Not knowing your breeder, they could be a poo head. But there are valid reasons for some things.

They may have wanted to make sure the breeding from their hold back was going to take before spaying her litter sisters. A lot of things can go wrong in a breeding, and there are a lot of problems that can prevent a bitch from being able to get pregnant that are difficult/impossible to screen for.

Or they might be controlling.

And not knowing what your friend's contract says, it's really hard to pass any judgement on that situation. I've sold puppies from a litter. Some of those girls are nice enough to show and finish, but not the best examples of the litter and I don't want them bred/would never sign off on a litter out of them.

If I knew a puppy buyer was actively planning a litter when I expressly didn't want a bitch bred, heck yes I would never remove myself from a co ownership of that dog or allow the litter to be registered.

Also, breeders should know their lines and the other lines in the breed pretty well. There are some gorgeous borzoi lines out there I would never allow a dog I owned/co owned to be bred to because of not very obvious issues, like cancer, bloat, missing teeth, genetic shyness, structural problems, etc.
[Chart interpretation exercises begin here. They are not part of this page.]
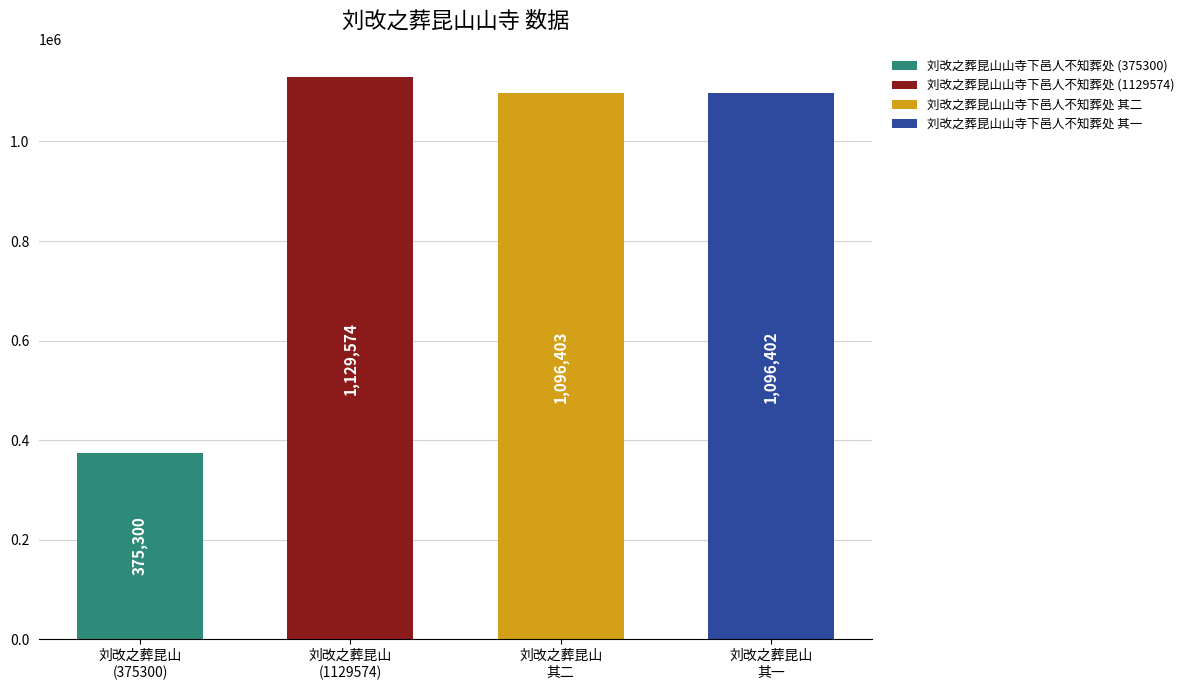

Reading left to right, extract all data points from this chart.

刘改之葬昆山
(375300)=375300	刘改之葬昆山
(1129574)=1129574	刘改之葬昆山
其二=1096403	刘改之葬昆山
其一=1096402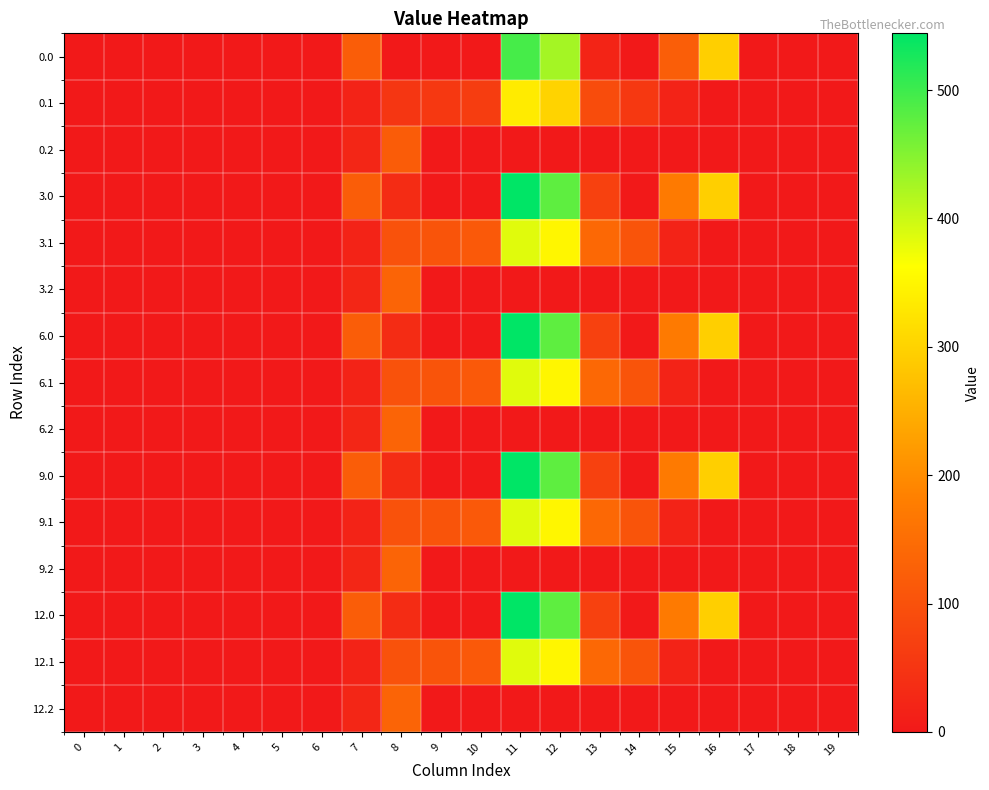

At which category is the sum across all series the highest?

11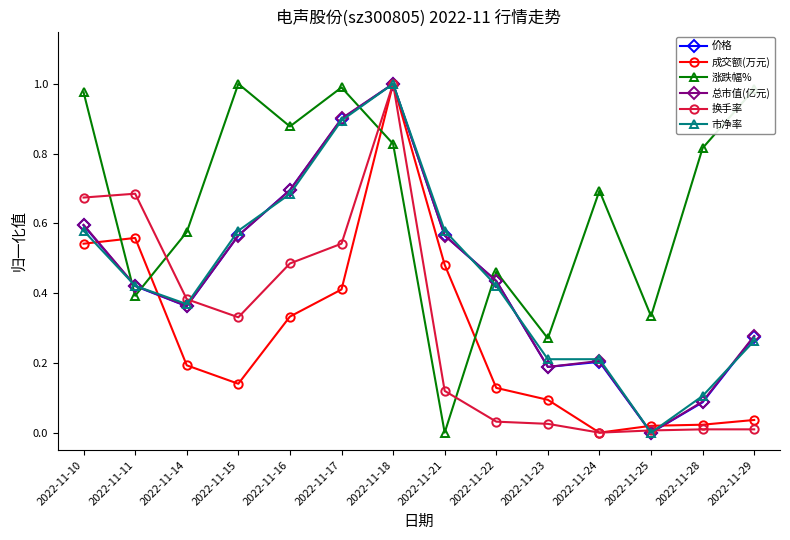

What is the sum of all 价格 values?

6.3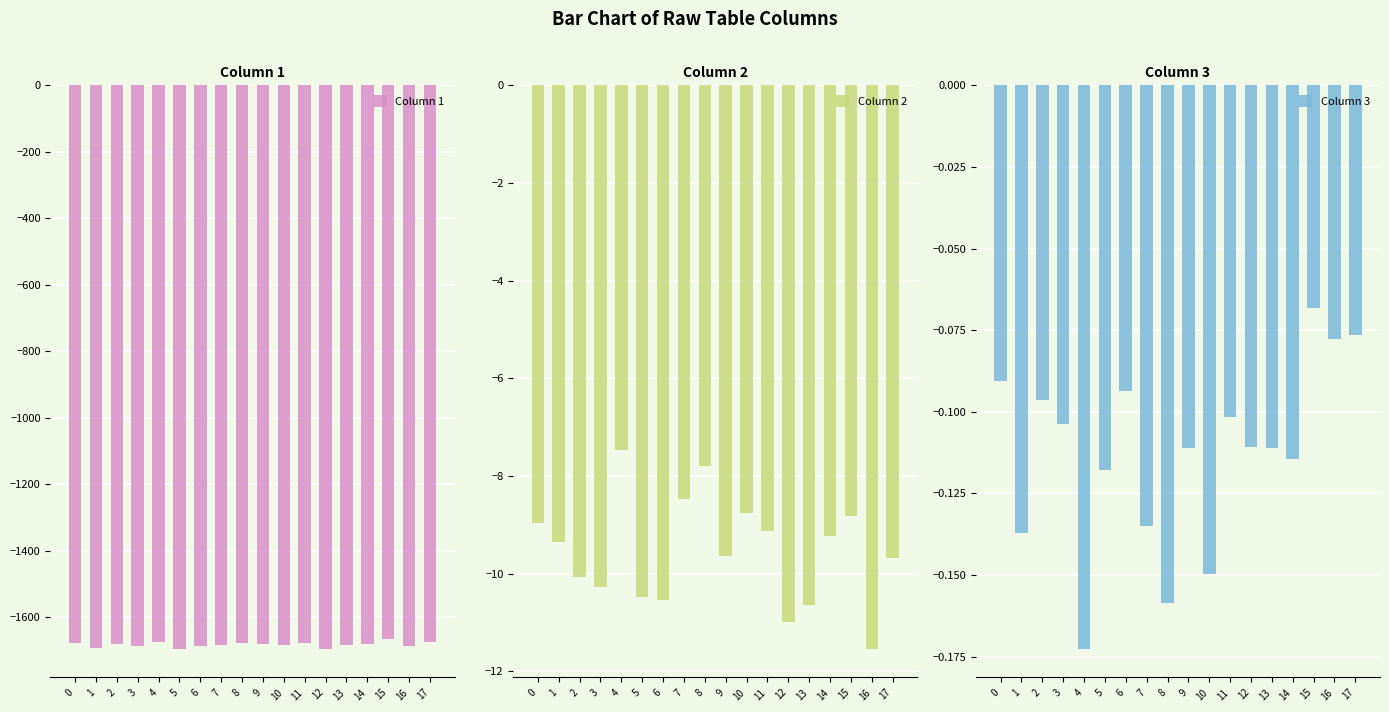

Is it true that Column 1 equals -951.2 at 8?

False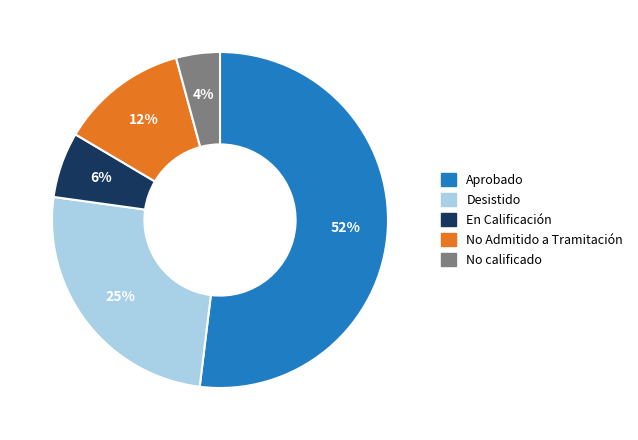

True or false: No Admitido a Tramitación accounts for 12% of the total.

True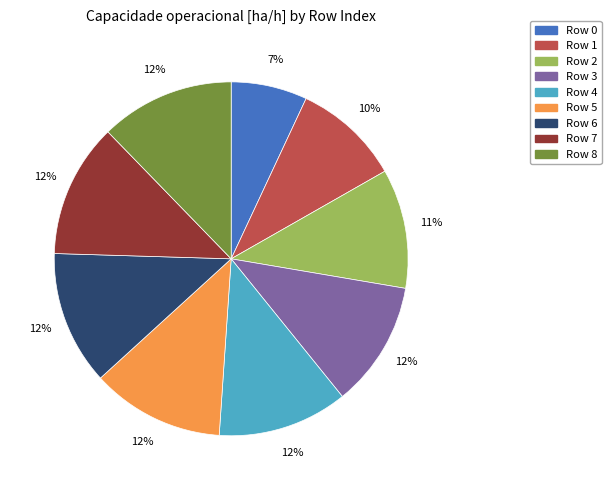

Is there any slice that represents more than half of the pie?

No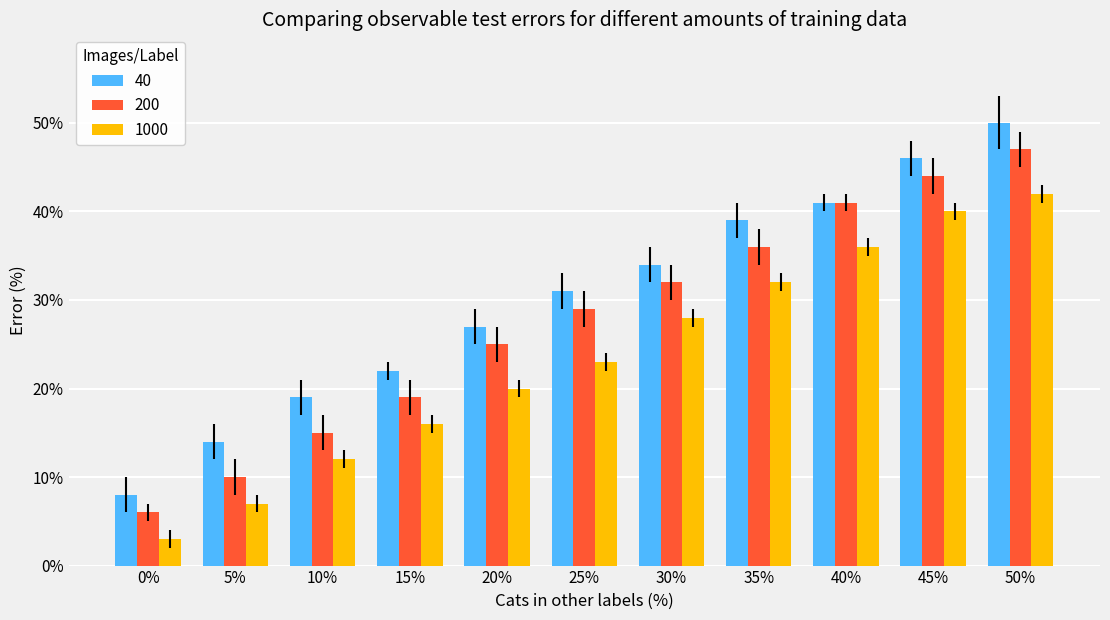

The value of 40 at 35% is 39. True or false?

True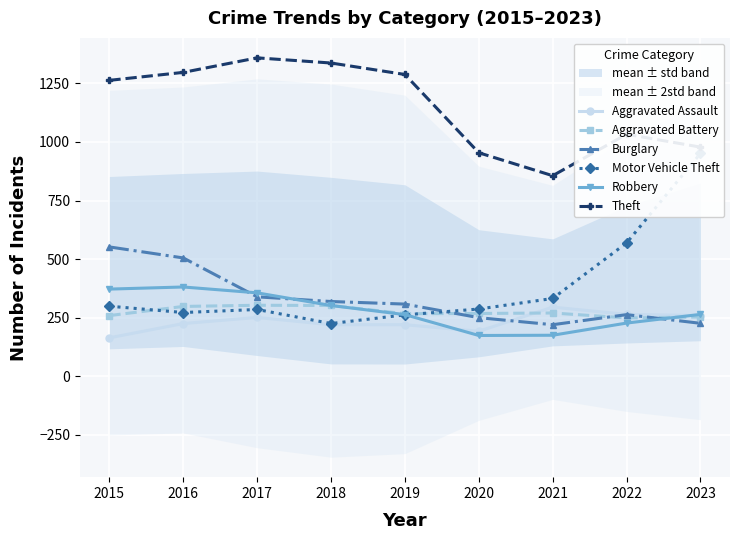

Is the value of Theft at 2022 greater than the value of Burglary at 2020?

Yes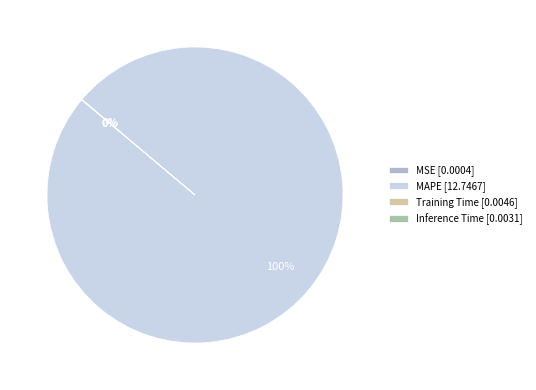

What percentage is the MAPE [12.7467] slice, to the nearest percent?

100%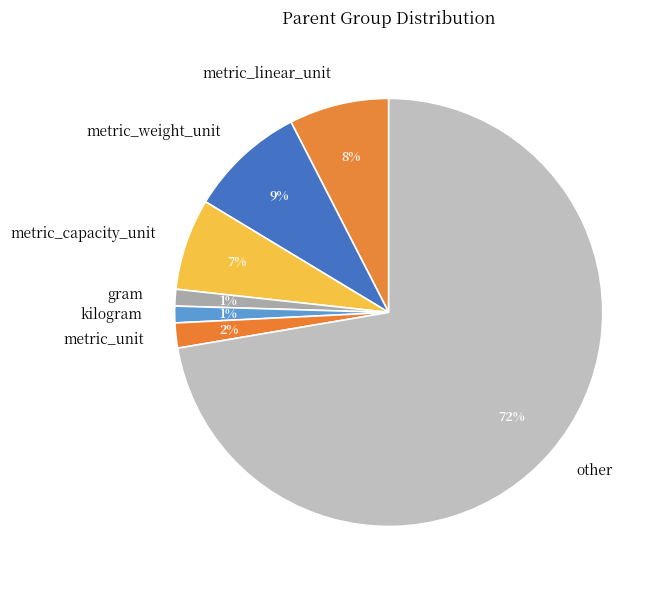

Combined, do metric_unit and other account for over 50%?

Yes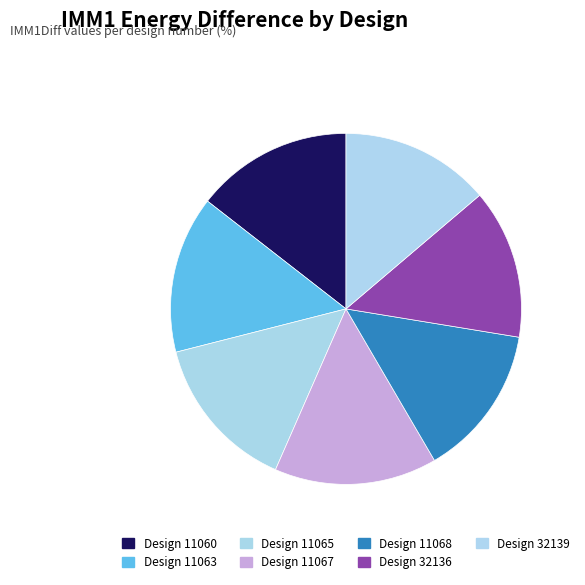

Which category has the smallest portion of the pie?

32139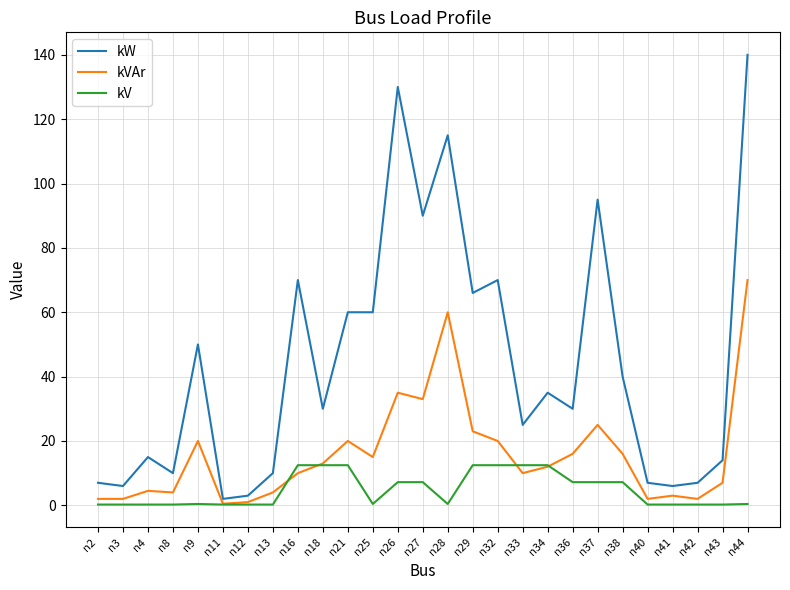

Rank the series by their maximum value, from lowest to highest.

kV, kVAr, kW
If your friend was picking a stud without the breeder's input, it's definitely possible they're trying to match non compatible lines without realizing it and the breeder is trying prevent bringing health problems into their lines.

That said, if your contract says ownership would be signed over after her spay, I really don't see a reason for them not to. :-/ And I'm not saying that these are your breeder's motivations, just that sometimes breeders do have legitimate reasons for the decisions they make on co ownerships, even if the other half of the co ownership can't see it or doesn't agree.